Court of Appeals of Ohio, Tenth District

September 30, 2013

Edward F. Whipps, Trustee, Plaintiff-Appellee,
v.
James M. Ryan, Defendant-Appellant.

APPEAL from the Franklin County Court of Common Pleas, C.P.C. No. 05CVH-10-11685

James M. Ryan, pro se.

DECISION

CONNOR, J.

(¶ 1} Defendant-appellant, James M. Ryan ("Ryan"), appeals from entries of the Franklin County Court of Common Pleas confirming the sale of property and ordering deed and distribution; approving the receiver's final report; terminating the receivership and releasing bond; and approving the receiver's final application for approval of fees and costs. For the reasons that follow, we sua sponte dismiss the appeal for lack of final appealable order.

I. FACTS AND PROCEDURAL HISTORY

(¶ 2} This case concerns several parcels of land located on East Main Street in Columbus, Ohio ("the property"). The dispute over the property has spanned several years and has been extensively examined by our prior decisions. See Whipps v. Ryan, 10th Dist. No. 07AP-231, 2008-Ohio-1216 ("Whipps I "); Whipps v. Ryan, 10th Dist. No. 08AP-838, 2009-Ohio-2228; and Whipps v. Ryan, 10th Dist. No. 10AP-167, 2011-Ohio- 3300 ("Whipps II "). The following facts are relevant to the disposition of the instant appeal.

(¶ 3} In November 1990, Ryan and Michael F. Colley executed two promissory notes in favor of The Ohio Bank. The face amount of the first note was $130, 000, and the face amount of the latter note was $570, 000. At the same time, Ryan, Colley, and Fred H. Pitz executed an open-end mortgage, an assignment of rents, and a security agreement to secure the obligations under the promissory notes. In July 2001, Ryan and Colley executed a promissory note in favor of Sky Bank, with the face amount of $400, 000. The November 1990 mortgage secured the $400, 000 note. In August 2005, Colley quitclaimed all of his interest in the property to Edward F. Whipps ("Whipps") in trust. See Whipps I at 2-6.

(Data items)

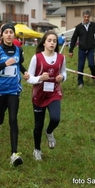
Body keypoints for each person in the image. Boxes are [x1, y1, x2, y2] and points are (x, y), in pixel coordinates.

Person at [0, 24, 29, 167]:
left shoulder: (18, 49)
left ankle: (14, 154)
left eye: (11, 32)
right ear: (2, 35)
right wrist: (4, 65)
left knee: (13, 119)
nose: (9, 35)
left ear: (14, 35)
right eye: (6, 32)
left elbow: (18, 65)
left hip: (14, 90)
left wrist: (25, 72)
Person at [25, 31, 67, 161]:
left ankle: (49, 132)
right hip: (39, 94)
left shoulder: (61, 58)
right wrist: (40, 78)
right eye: (49, 40)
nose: (52, 43)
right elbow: (29, 78)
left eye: (54, 41)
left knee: (55, 118)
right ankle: (37, 150)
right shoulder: (36, 57)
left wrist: (62, 77)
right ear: (44, 42)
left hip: (54, 93)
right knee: (38, 125)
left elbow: (64, 72)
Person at [68, 10, 95, 88]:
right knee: (80, 66)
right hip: (82, 49)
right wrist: (71, 50)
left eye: (88, 17)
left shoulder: (94, 26)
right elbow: (74, 38)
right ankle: (80, 82)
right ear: (83, 17)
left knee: (91, 65)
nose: (86, 18)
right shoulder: (79, 27)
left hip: (91, 49)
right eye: (85, 17)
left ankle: (94, 77)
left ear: (89, 17)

### Exercise goal
Rewrite the part of the Ohio appeal text that opens with the words containing "James M. Ryan, Defendant-Appellant." and closes with "final appealable order.", swapping "receiver's" for "trustee's". The data items aren't needed here.

### Written response
James M. Ryan, Defendant-Appellant.

APPEAL from the Franklin County Court of Common Pleas, C.P.C. No. 05CVH-10-11685

James M. Ryan, pro se.

DECISION

CONNOR, J.

(¶ 1} Defendant-appellant, James M. Ryan ("Ryan"), appeals from entries of the Franklin County Court of Common Pleas confirming the sale of property and ordering deed and distribution; approving the trustee's final report; terminating the receivership and releasing bond; and approving the trustee's final application for approval of fees and costs. For the reasons that follow, we sua sponte dismiss the appeal for lack of final appealable order.